Aquel Sam era realmente diferente del que yo había conocido antes. Posiblemente necesitaba tiempo para mostrar su amistad.

—Y ahora, ¿qué debo hacer?

—Persistir. Y si notas un tirón, me lo dices. ¿Quieres intentarlo tú también? —le preguntó a Terri.

—Claro —respondió mi hermana. Sam se dispuso a coger otro cebo del cubo.

—Déjame a mí. Puedo hacerlo sola. Sam dio un paso hacia atrás y dejó que Terri hiciera los honores. «Otro de sus faroles», pensé.

Nunca la había visto colocar un cebo, y además detestaba todo lo que fuera viscoso.

Terri lanzó su caña sin que nadie la ayudara. Estaba a punto de descubrir su inexperiencia ante los demás cuando el hilo se enredó entre las ramas de unos árboles.

Todos lanzamos una carcajada, sobre todo cuando el pececillo saltó del anzuelo y cayó directamente sobre su pelo. Mi hermana empezó a gritar. Se sacudió el cabello con las manos y tiró bruscamente el pez al agua.

Sam se revolcaba de risa. De hecho todos estallamos en carcajadas.
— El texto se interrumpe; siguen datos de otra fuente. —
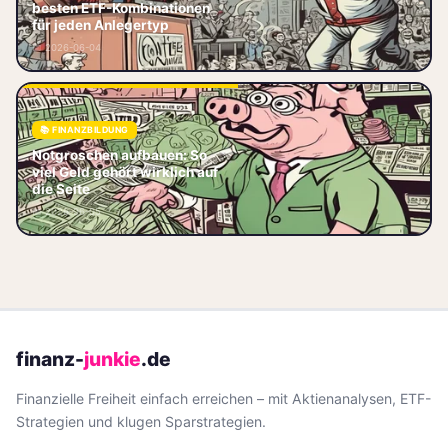
zu dir? Core-Satellite, Multi-
besten ETF-Kombinationen
Asset oder doch nur ein ETF?
für jeden Anlegertyp
Wir vergleichen die besten
📅 2026-06-04
Portf
📚 FINANZBILDUNG
Notgroschen aufbauen:
Notgroschen aufbauen: So
Ermittele die optimale Summe,
viel Geld gehört wirklich auf
wähle das passende
die Seite
Tagesgeldkonto und steigere
📅 2026-06-05
dein Polster – starte
finanz-
junkie
.de
Finanzielle Freiheit einfach erreichen – mit Aktienanalysen, ETF-
Strategien und klugen Sparstrategien.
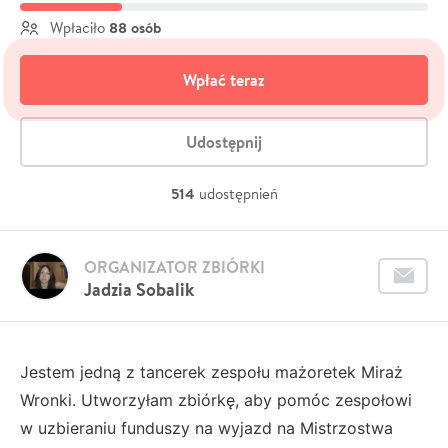
88 osób
Wpłaciło
Wpłać teraz
Udostępnij
514
udostępnień
ORGANIZATOR ZBIÓRKI
Jadzia Sobalik
Jestem jedną z tancerek zespołu mażoretek Miraż
Wronki. Utworzyłam zbiórkę, aby pomóc zespołowi
w uzbieraniu funduszy na wyjazd na Mistrzostwa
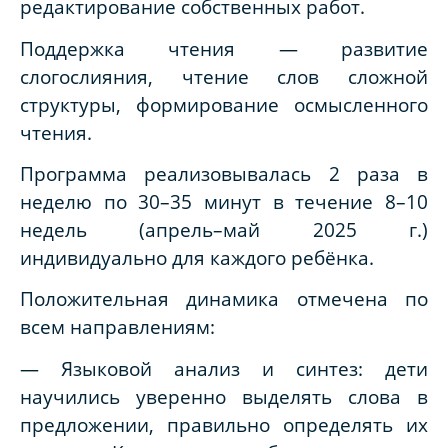
редактирование собственных работ.
Поддержка чтения — развитие
слогослияния, чтение слов сложной
структуры, формирование осмысленного
чтения.
Программа реализовывалась 2 раза в
неделю по 30–35 минут в течение 8–10
недель (апрель–май 2025 г.)
индивидуально для каждого ребёнка.
Положительная динамика отмечена по
всем направлениям:
— Языковой анализ и синтез: дети
научились уверенно выделять слова в
предложении, правильно определять их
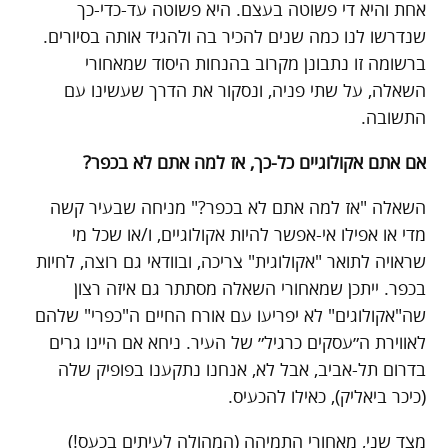
אחת והיא די פשוטה בעצם. היא פשוטה עד-כדי-כך
שנדרשו לנו כמה שנים להכיר בה ולהגיד אותה בסיורים.
ברשומה זו נתבונן מקרוב בהנחות היסוד שמאחורי
השאלה, על שתי פניה, ונסקור את הדרך שעשינו עם
התשובה.
אם אתם אקולוגיים כל-כך, אז למה אתם לא בכפר?
השאלה "אז למה אתם לא בכפר?" מניחה שבעיר קשה
מדי או אפילו אי-אפשר להיות אקולוגיים, ו/או שכל מי
שראויה לתואר "אקולוגית" צריכה, ובוודאי גם רוצה, לחיות
בכפר. ייתכן שמאחורי השאלה מסתתר גם איזה רצון
שה"אקולוגים" לא יפריעו עם אורח החיים ה"כפרי" שלהם
לאווירת ה״עסקים כרגיל״ של העיר
.
ניחא אם היינו גרים
בדרום תל-אביב, אבל לא, אנחנו נתקענו בפופיק שלה
(כיכר ביאליק), כאילו להכעיס.
מצד שני, מאחורי התמיהה (המהולה לעיתים בכעס!)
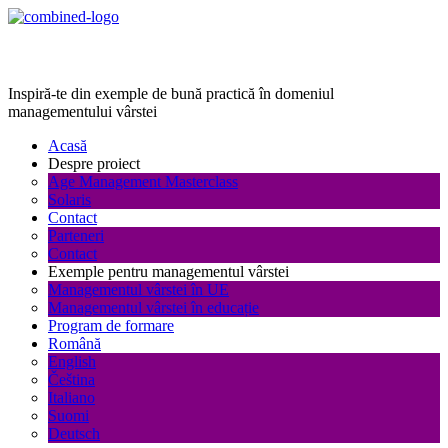
Age Management Masterclass
Inspiră-te din exemple de bună practică în domeniul
managementului vârstei
Acasă
Despre proiect
Age Management Masterclass
Solaris
Contact
Parteneri
Contact
Exemple pentru managementul vârstei
Managementul vârstei în UE
Managementul vârstei în educație
Program de formare
Română
English
Čeština
Italiano
Suomi
Deutsch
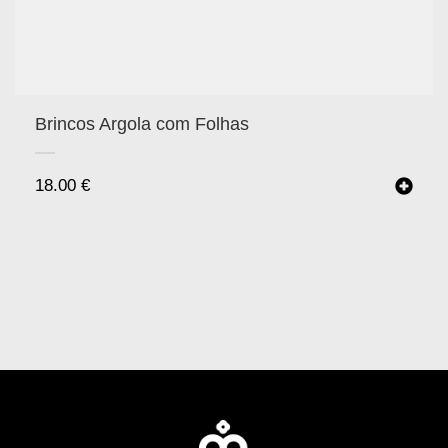
Brincos Argola com Folhas
18.00
€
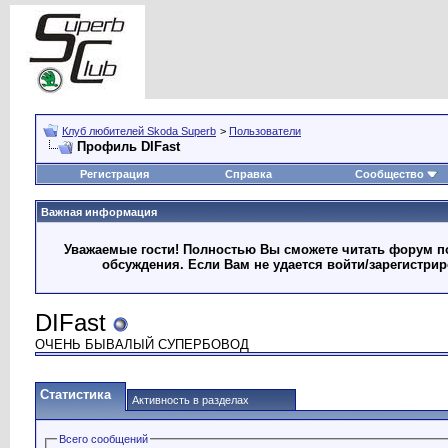
Клуб любителей Skoda Superb
>
Пользователи
Профиль DIFast
Регистрация
Справка
Сообщество
Важная информация
Уважаемые гости! Полностью Вы сможете читать форум по
обсуждения. Если Вам не удается войти/зарегистри
DIFast
ОЧЕНЬ БЫВАЛЫЙ СУПЕРБОВОД
Статистика
Активность в разделах
Всего сообщений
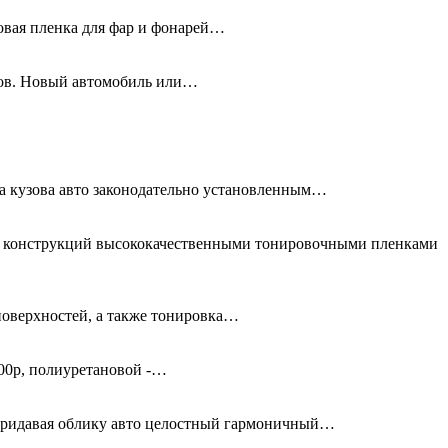
новая пленка для фар и фонарей…
олов. Новый автомобиль или…
та кузова авто законодательно установленным…
ых конструкций высококачественными тонировочными пленками
поверхностей, а также тонировка…
00р, полиуретановой -…
придавая облику авто целостный гармоничный…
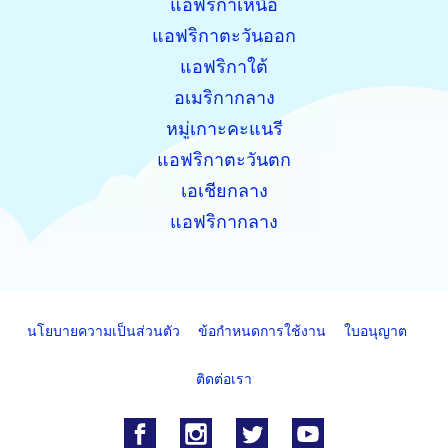
แอฟริกาเหนือ
แอฟริกาตะวันออก
แอฟริกาใต้
อเมริกากลาง
หมู่เกาะคะแนรี
แอฟริกาตะวันตก
เอเชียกลาง
แอฟริกากลาง
นโยบายความเป็นส่วนตัว
ข้อกำหนดการใช้งาน
ใบอนุญาต
ติดต่อเรา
Estábamos tumbados sobre una gran roca de superficie lisa.

Tuve la impresión de que era un buen momento para volver a sacar el tema de la cueva.

—¿Sabéis una cosa? —empecé—. Ayer por la noche vine a la playa y vi los destellos de luz de los que me hablasteis.

La sonrisa de Sam se desvaneció al instante.

—¿Ah, sí?

Louisa mostró una expresión preocupada.

—¿Entraste en la cueva? Por favor, di que no.

—No, no entré —les dije.

—Es muy peligroso —prosiguió Louisa—. No deberías subir hasta allí. Lo digo en serio.

—Es cierto —coincidió Sam. Me miró fijamente a los ojos.

Lancé una mirada a Terri. Estaba seguro de lo que pensaba. Aquellos tres niños estaban realmente asustados pero no querían admitirlo. No querían hablar de ello.

La cueva les aterrorizaba.

¿Por qué?

Yo sólo estaba seguro de una cosa: tenía que descubrirlo.